Here’s a basic step class that multiplies a value:

class Multiply:
    """Multiply a value by a factor.

    Args:
        factor: The multiplier to apply
    """

    def __init__(self, factor: float):
        self.factor = factor

    def __call__(self, data: dict) -> dict:
        value = data.get("value", 0)
        return {"result": value * self.factor}

Usage:

from wpipe import Pipeline

pipeline = Pipeline()
pipeline.set_steps([
    (Multiply(2), "Multiply by 2", "v1.0"),
])

result = pipeline.run({"value": 10})
print(result["result"])  # 20

3.2 Configurable Step Class

Create more flexible steps with configuration options:

class DataTransformer:
    """Transform data with configurable operations.

    Args:
        multiplier: Value to multiply by
        offset: Value to add after multiplication
        round_digits: Number of decimal places to round to
    """

    def __init__(
        self,
        multiplier: float = 1.0,
        offset: float = 0.0,
        round_digits: int = None
    ):
        self.multiplier = multiplier
        self.offset = offset
        self.round_digits = round_digits

    def __call__(self, data: dict) -> dict:
        value = data.get("value", 0)
        result = value * self.multiplier + self.offset

        if self.round_digits is not None:
            result = round(result, self.round_digits)
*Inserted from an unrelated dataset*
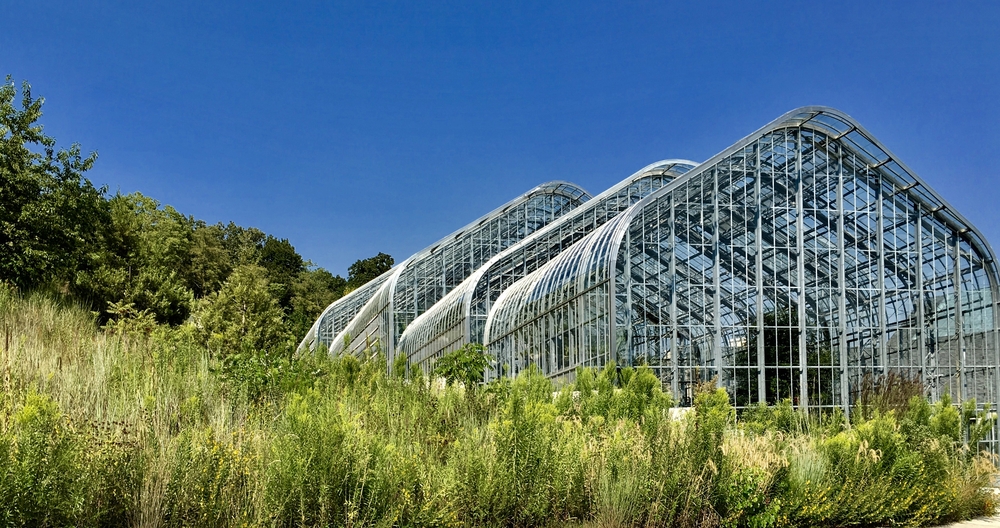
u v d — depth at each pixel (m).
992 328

        return {"transformed": result}

Usage:

# Create pipeline with different configurations
pipeline = Pipeline()
pipeline.set_steps([
    (DataTransformer(multiplier=2, offset=10, round_digits=2),
     "Transform Data", "v1.0"),
])

result = pipeline.run({"value": 5})
# 5 * 2 + 10 = 20, rounded to 2 decimals
print(result["transformed"])  # 20.0

4. Stateful Steps

Classes can maintain state across multiple pipeline executions:

4.1 Running Total

class RunningTotal:
    """Maintain a running total across multiple calls."""

    def __init__(self):
        self.total = 0
        self.call_count = 0

    def __call__(self, data: dict) -> dict:
        value = data.get("value", 0)
        self.total += value
        self.call_count += 1

        return {
            "running_total": self.total,
            "calls": self.call_count,
            "last_value": value
        }

Usage with separate calls:

step = RunningTotal()

result1 = step({"value": 10})
print(result1)  # {'running_total': 10, 'calls': 1, 'last_value': 10}

result2 = step({"value": 20})
print(result2)  # {'running_total': 30, 'calls': 2, 'last_value': 20}

4.2 Accumulator Pattern

Build up data across multiple steps:

class Accumulator:
    """Accumulate values into a list."""

    def __init__(self, key: str = "items"):
        self.key = key
        self.items = []

    def __call__(self, data: dict) -> dict:
        # Add new item to accumulator
        if "item" in data:
            self.items.append(data["item"])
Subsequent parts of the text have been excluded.